ジェイソン・ファン 訳・多賀谷正子 サンマーク出版 2019.1.20
読書日:2021.4.2

糖尿病を専門とするトロントの医者がインスリンの働きを熟知した結果、太るのはインスリンのせいであり、インスリンの効果を考えないダイエット法は意味がないと主張する本。

著者には専門の糖尿病の本も書いているが、その知見を生かしたダイエット法を説いたこっちが先に翻訳された。まあ、需要の大きさからみて、仕方がないことでしょう。

でも糖尿病もダイエットも基本は一緒で、どっちの本も同じことが書いてあるようです。つまりいかにインスリンを制御するかという内容です。

インスリンは糖分を脂肪に変えて脂肪細胞に蓄えさせる働きをします。この結果、血糖値が下がり、体重が増えるのだといいます。血糖値が高いとインスリン濃度が高くなり、より多くの糖分が脂肪に変わります。インスリンの濃度が高いと太りやすくなるわけで、インスリン濃度を下げることが必要だそうです。

インスリンの糖分を脂肪に変える機能が太る原因だとすると、ダイエットには糖分をとらない、つまり炭水化物をとらないことが最も効果的だといいます。つまり、ローカーボダイエット、というわけです。

しかしローカーボダイエットがいかに効果的だとしても、しだいに効果が薄れ、いつしかリバウンドが始まるといいます。これは体重のコントロールをしているのが脳の視床下部なのですが、体重が増えた状態が続くとそれが正常な状態だと設定され、その状態を保とうとするからだそうです。

抜粋データ —
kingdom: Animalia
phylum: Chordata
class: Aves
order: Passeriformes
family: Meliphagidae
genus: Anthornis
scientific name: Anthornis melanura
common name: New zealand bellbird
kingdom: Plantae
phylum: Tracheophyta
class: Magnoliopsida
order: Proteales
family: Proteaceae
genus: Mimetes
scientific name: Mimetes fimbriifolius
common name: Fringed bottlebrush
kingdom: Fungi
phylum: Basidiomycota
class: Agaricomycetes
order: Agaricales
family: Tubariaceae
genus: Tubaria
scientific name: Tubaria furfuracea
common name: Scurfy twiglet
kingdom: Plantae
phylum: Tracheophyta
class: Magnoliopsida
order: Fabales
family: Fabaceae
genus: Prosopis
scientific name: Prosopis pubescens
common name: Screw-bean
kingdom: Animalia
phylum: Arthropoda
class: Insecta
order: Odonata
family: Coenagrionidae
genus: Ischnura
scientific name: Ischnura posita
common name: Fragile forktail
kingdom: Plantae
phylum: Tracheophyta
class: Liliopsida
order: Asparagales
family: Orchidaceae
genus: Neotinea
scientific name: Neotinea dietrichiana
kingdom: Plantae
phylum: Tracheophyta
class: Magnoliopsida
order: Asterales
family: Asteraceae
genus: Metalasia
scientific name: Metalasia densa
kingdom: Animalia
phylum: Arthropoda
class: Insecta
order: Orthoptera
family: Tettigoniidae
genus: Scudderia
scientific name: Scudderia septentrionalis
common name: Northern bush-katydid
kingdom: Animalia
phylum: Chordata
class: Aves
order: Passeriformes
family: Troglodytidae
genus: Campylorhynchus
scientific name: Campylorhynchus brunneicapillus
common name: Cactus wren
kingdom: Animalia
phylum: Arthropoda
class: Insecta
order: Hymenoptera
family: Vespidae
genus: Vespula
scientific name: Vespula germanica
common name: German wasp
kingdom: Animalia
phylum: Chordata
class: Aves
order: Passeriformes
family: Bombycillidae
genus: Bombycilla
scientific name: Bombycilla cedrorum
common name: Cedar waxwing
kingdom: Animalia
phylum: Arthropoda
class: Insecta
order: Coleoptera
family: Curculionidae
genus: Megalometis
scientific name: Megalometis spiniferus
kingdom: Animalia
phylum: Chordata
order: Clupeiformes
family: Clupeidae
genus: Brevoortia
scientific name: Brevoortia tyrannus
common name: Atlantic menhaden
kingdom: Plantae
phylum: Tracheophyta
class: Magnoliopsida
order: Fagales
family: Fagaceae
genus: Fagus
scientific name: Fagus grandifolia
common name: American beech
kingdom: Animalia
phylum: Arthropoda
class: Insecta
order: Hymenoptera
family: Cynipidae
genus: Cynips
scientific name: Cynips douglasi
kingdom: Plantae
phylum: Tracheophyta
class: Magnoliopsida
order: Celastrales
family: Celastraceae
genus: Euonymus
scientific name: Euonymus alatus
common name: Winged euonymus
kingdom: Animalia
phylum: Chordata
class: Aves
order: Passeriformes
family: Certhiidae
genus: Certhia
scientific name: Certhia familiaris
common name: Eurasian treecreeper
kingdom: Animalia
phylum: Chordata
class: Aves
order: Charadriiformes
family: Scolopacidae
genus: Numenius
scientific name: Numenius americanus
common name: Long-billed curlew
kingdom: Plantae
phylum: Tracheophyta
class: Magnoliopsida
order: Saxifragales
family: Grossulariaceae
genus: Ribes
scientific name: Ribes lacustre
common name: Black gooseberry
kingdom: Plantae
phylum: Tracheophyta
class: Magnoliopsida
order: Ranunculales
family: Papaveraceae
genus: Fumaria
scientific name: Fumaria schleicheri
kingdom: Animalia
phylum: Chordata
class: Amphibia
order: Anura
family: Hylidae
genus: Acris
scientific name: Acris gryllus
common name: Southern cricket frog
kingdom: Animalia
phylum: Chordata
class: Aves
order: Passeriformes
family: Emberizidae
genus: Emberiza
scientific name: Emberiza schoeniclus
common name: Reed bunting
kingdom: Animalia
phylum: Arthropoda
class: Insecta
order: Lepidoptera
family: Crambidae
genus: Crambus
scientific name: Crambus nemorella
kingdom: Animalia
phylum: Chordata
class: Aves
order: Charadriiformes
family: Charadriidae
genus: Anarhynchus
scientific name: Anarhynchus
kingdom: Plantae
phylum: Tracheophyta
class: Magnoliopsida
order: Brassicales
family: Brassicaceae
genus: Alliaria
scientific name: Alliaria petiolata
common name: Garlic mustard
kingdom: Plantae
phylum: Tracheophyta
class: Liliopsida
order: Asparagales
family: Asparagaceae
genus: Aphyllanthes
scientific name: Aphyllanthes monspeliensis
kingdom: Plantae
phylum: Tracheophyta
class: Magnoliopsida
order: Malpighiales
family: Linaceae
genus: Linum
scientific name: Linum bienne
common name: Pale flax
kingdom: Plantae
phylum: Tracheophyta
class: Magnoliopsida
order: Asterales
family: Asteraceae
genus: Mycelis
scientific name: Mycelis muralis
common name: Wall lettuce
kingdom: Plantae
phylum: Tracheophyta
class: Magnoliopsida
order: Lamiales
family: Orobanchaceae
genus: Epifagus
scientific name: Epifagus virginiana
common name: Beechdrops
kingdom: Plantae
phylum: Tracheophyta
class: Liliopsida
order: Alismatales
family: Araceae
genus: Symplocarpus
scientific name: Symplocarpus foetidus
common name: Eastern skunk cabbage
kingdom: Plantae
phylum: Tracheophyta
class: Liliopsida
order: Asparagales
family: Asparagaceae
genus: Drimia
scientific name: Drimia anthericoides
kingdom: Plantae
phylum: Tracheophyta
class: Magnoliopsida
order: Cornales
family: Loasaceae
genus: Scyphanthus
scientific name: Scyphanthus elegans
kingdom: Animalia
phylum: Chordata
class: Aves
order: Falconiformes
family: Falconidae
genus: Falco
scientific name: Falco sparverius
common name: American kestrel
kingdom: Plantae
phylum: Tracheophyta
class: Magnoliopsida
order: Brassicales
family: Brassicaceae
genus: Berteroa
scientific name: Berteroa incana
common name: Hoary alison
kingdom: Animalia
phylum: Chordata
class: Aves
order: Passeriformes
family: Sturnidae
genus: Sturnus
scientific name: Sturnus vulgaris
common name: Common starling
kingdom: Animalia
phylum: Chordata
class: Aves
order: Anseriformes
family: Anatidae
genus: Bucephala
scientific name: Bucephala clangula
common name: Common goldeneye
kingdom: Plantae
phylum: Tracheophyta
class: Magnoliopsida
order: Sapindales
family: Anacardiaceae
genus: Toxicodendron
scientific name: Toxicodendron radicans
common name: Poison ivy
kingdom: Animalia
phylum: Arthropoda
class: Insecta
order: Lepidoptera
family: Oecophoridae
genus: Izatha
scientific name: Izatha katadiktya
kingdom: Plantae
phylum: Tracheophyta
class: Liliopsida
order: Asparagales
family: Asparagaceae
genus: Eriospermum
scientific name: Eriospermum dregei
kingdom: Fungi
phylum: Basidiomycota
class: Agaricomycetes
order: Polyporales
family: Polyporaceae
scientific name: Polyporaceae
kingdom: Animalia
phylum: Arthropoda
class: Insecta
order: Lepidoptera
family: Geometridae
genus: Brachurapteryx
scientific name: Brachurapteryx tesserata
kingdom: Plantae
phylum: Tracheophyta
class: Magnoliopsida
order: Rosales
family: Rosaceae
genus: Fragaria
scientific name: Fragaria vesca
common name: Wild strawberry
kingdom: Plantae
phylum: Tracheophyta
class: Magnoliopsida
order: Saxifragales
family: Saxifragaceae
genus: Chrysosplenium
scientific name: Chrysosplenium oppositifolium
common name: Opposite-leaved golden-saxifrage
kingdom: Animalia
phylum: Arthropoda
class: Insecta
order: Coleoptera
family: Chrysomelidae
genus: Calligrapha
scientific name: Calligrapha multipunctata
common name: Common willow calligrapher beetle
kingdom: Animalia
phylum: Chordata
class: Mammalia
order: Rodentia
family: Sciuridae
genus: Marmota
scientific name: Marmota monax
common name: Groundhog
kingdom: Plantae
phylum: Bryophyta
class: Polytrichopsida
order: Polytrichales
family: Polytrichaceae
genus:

やること —
[A] 次の(i)〜(iii)がページ抜粋の内容と合っているかを、それぞれ「はい」か「いいえ」で答えること。答えごとに、決め手となる本文の語句をそのまま引用すること。
(i) この本を書いたのは、トロントで糖尿病を専門とする医者である。
(ii) 同じ著者の本のうち、糖尿病の専門書のほうがダイエット法の本より先に翻訳された。
(iii) インスリンは糖分を脂肪に変え、脂肪細胞に蓄えさせる。
[B] ページ抜粋のうち、「ジェイソン・ファン 訳・多賀谷正子 サンマーク出版」という語句のあるところから「ダイエット、というわけです。」までを、そのまま書き写すこと。

解答 —
[A]
(i) はい。「糖尿病を専門とするトロントの医者」
(ii) いいえ。「その知見を生かしたダイエット法を説いたこっちが先に翻訳された」
(iii) はい。「インスリンは糖分を脂肪に変えて脂肪細胞に蓄えさせる働きをします」

[B]
ジェイソン・ファン 訳・多賀谷正子 サンマーク出版 2019.1.20
読書日:2021.4.2

糖尿病を専門とするトロントの医者がインスリンの働きを熟知した結果、太るのはインスリンのせいであり、インスリンの効果を考えないダイエット法は意味がないと主張する本。

著者には専門の糖尿病の本も書いているが、その知見を生かしたダイエット法を説いたこっちが先に翻訳された。まあ、需要の大きさからみて、仕方がないことでしょう。

でも糖尿病もダイエットも基本は一緒で、どっちの本も同じことが書いてあるようです。つまりいかにインスリンを制御するかという内容です。

インスリンは糖分を脂肪に変えて脂肪細胞に蓄えさせる働きをします。この結果、血糖値が下がり、体重が増えるのだといいます。血糖値が高いとインスリン濃度が高くなり、より多くの糖分が脂肪に変わります。インスリンの濃度が高いと太りやすくなるわけで、インスリン濃度を下げることが必要だそうです。

インスリンの糖分を脂肪に変える機能が太る原因だとすると、ダイエットには糖分をとらない、つまり炭水化物をとらないことが最も効果的だといいます。つまり、ローカーボダイエット、というわけです。